▶ _Tasks to complete_:
**a)** According to the accounting notes on insurance reserves and loan commitments, what range of interest crediting rates applied to interest-sensitive insurance products?
**b)** Carry on the accounting notes on insurance reserves and loan commitments from the point where they stop.

▶ _Given passage_:

⟨

Policyholder Account Balances and Future Policy Benefits-Annuities: Future policy benefit reserves for interest-sensitive insurance products are computed under a retrospective deposit method and represent policy account balances before applicable surrender charges. Policy benefits and claims that are charged to expense include benefit claims incurred in the period in excess of related policy account balances. Interest crediting rates for interest-sensitive insurance products ranged from 1.5% to 6.5%. The fair values for these investment-type insurance contracts are estimated based on the present value of liability cash flows.
The fair values for the Company’s insurance contracts other than investment-type contracts are not required to be disclosed. However, the fair values of liabilities under all insurance contracts are taken into consideration in the Company’s overall management of interest rate risk, such that the Company’s exposure to changing interest rates is minimized through the matching of investment maturities with amounts due under insurance contracts.
9)Allowance for Doubtful Accounts
The Company records an allowance and recognizes an expense for potential losses from other investments and receivables in accordance with generally accepted accounting principles.
Receivables are the result of cemetery and mortuary operations, mortgage loan operations and life insurance operations. The allowance is based upon the Company’s historical experience for collectively evaluated impairment. Other allowances are based upon receivables individually evaluated for impairment. Collectability of the cemetery and mortuary receivables is significantly influenced by current economic conditions. The critical issues that impact recovery of mortgage loan operations are interest rate risk, loan underwriting, new regulations and the overall economy
10)Derivative Instruments
Mortgage Banking Derivatives
Loan Commitments
The Company is exposed to price risk due to the potential impact of changes in interest rates on the values of loan commitments from the time a loan commitment is made to an applicant to the time the loan that would result from the exercise of that loan commitment is funded. Managing price risk is complicated by the fact that the ultimate percentage of loan commitments that will be exercised (i.e., the number of loans that will be funded) fluctuates. The probability that a loan will not be funded or the loan application is denied or withdrawn within the terms of the commitment is driven by a number of factors, particularly the change, if any, in mortgage rates following the issuance of the loan commitment.

⟩

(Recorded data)
⟨

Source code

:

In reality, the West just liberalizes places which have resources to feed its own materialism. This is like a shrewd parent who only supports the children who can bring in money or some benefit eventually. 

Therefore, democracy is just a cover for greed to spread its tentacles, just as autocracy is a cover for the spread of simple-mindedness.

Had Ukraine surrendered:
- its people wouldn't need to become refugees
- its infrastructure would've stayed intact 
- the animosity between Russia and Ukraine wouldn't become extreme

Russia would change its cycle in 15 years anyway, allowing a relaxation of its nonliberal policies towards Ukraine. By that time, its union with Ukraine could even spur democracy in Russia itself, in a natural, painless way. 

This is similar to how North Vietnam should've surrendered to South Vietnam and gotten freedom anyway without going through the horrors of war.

⟩

▶ _Answers given_:
**a)** They ranged from 1.5% to 6.5%.

**b)**
In general, the probability of funding increases if mortgage rates rise and decreases if mortgage rates fall. This is due primarily to the relative attractiveness of current mortgage rates compared to the applicant’s committed rate. The probability that a loan will not be funded within the terms of the mortgage loan commitment also is influenced by the source of the applications (retail, broker or correspondent channels), proximity to rate lock expiration, purpose for the loan (purchase or refinance), product type and the application approval status. The Company has developed fallout estimates using historical data that take into account all of the variables, as well as renegotiations of rate and point commitments that tend to occur when mortgage rates fall. These fallout estimates are used to estimate the number of loans that the Company expects to be funded within the terms of the loan commitments and are updated periodically to reflect the most current data.
43
SECURITY NATIONAL FINANCIAL CORPORATION AND SUBSIDIARIES
Notes to Condensed Consolidated Financial Statements
September 30, 2020 (Unaudited)
10)Derivative Instruments (Continued)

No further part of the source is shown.